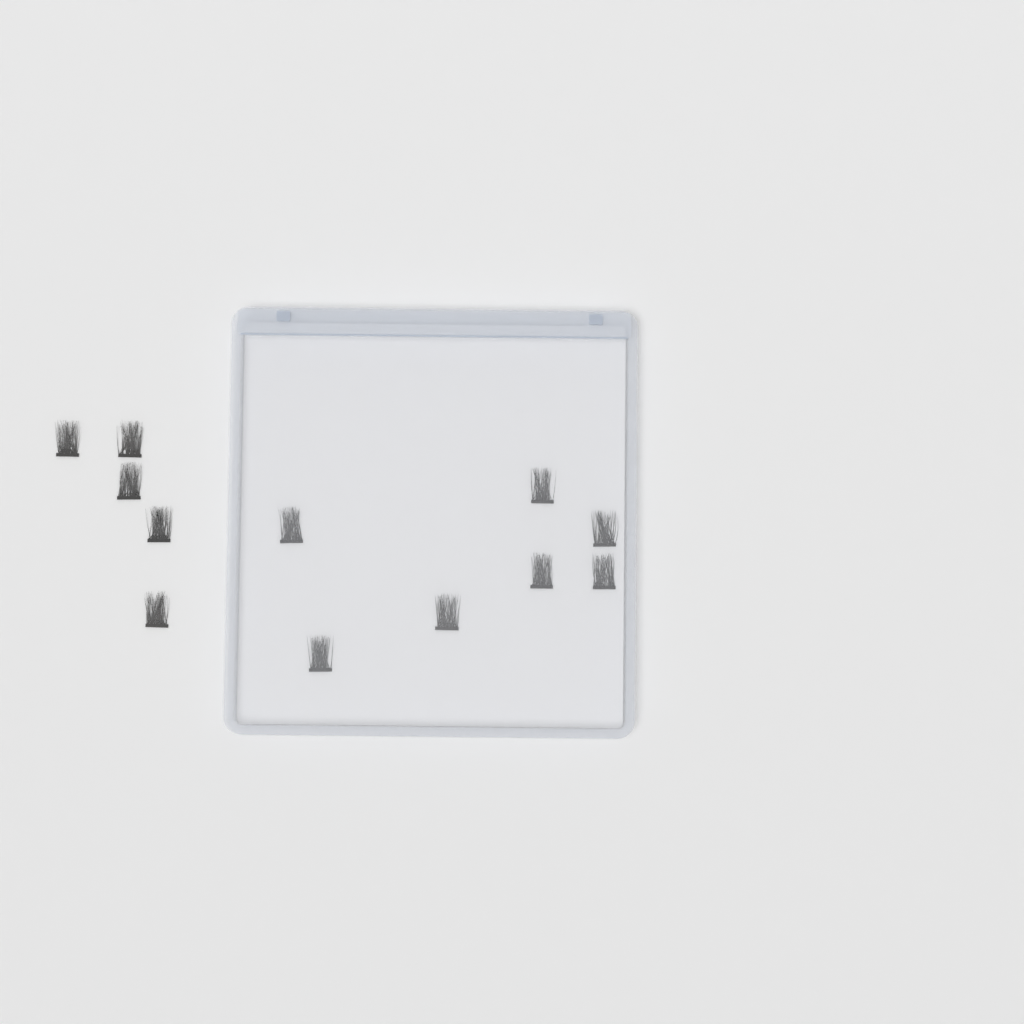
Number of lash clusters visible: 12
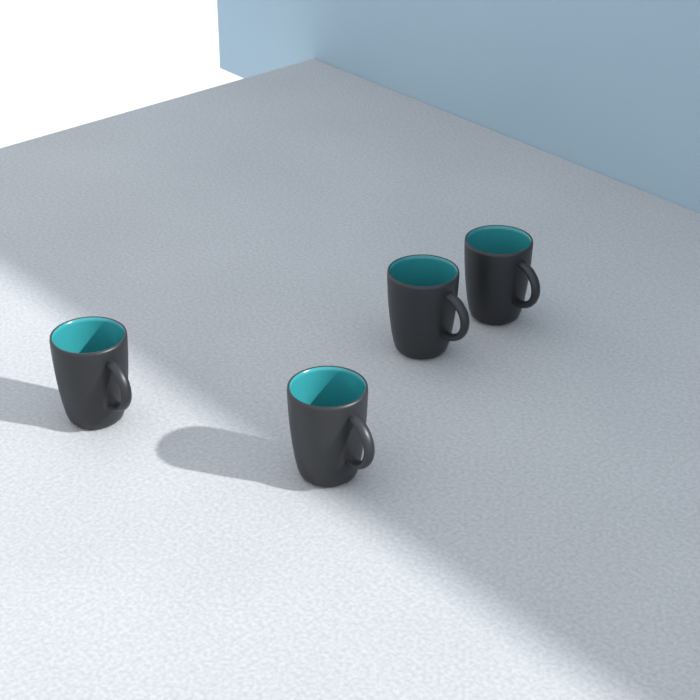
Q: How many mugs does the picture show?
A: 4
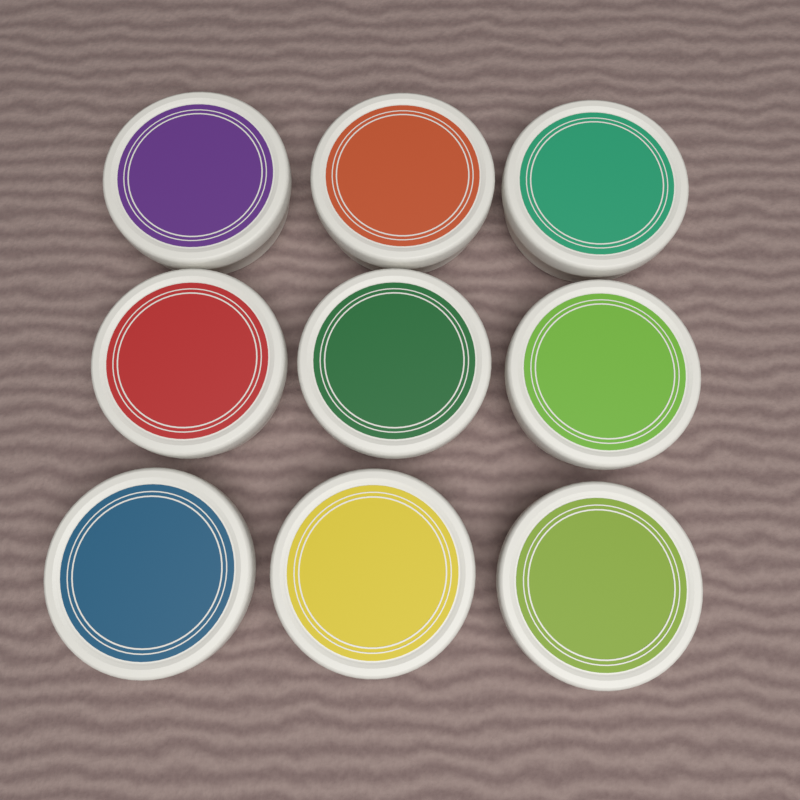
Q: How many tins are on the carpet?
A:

==

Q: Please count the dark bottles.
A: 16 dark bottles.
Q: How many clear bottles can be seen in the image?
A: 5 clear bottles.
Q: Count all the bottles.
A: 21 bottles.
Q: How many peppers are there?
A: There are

---

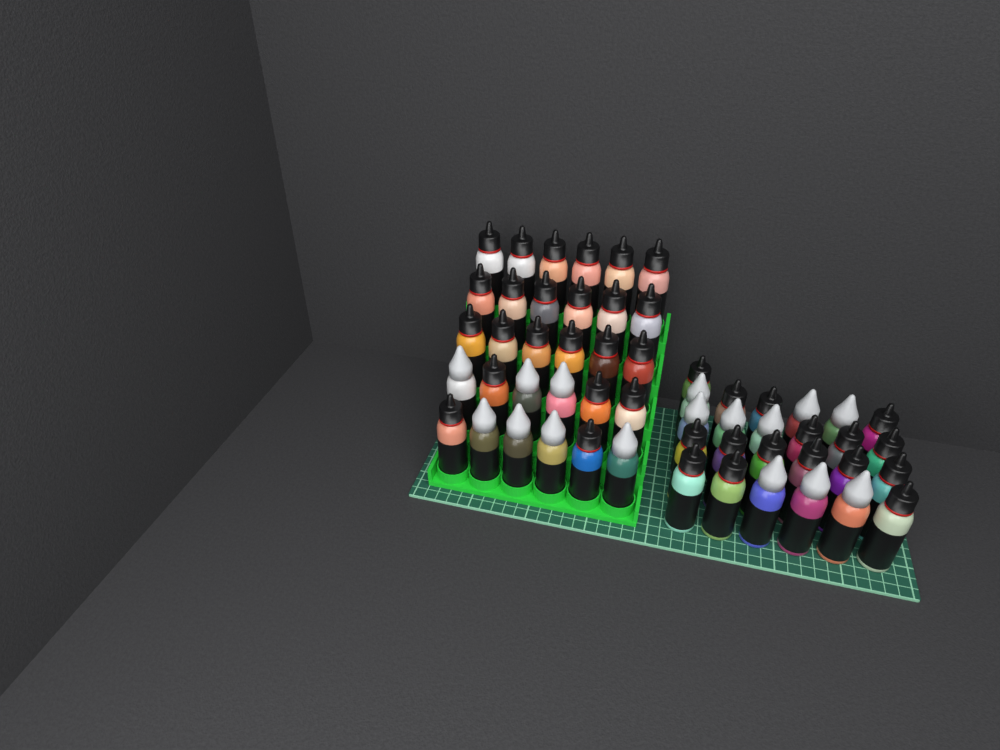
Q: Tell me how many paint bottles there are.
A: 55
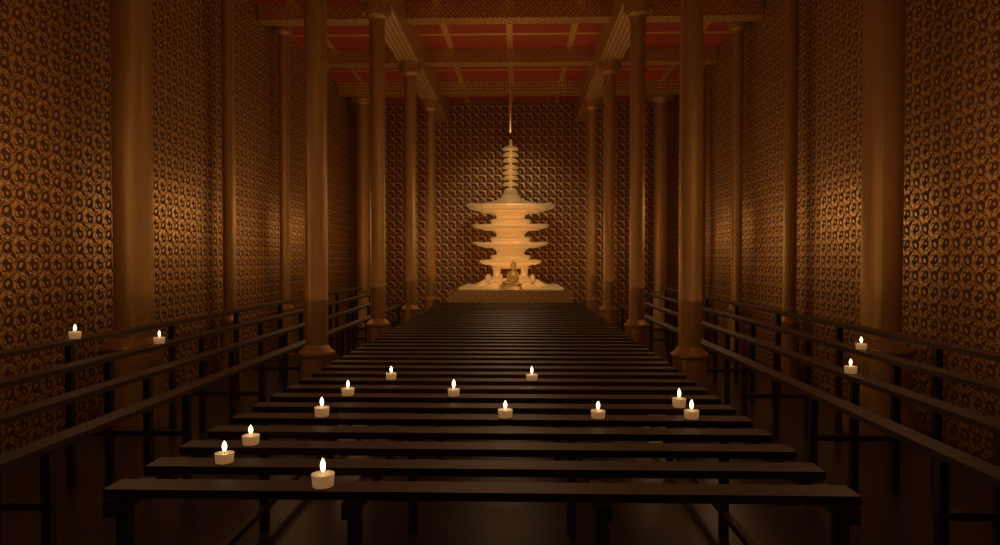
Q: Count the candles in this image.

- Exercise requirements -
Copy out, word for word, the lines of the records from the one containing "Q: Please count the dark bottles." through the one containing "A: There are", including both of those lines.

- Output -
Q: Please count the dark bottles.
A: 16 dark bottles.
Q: How many clear bottles can be seen in the image?
A: 5 clear bottles.
Q: Count all the bottles.
A: 21 bottles.
Q: How many peppers are there?
A: There are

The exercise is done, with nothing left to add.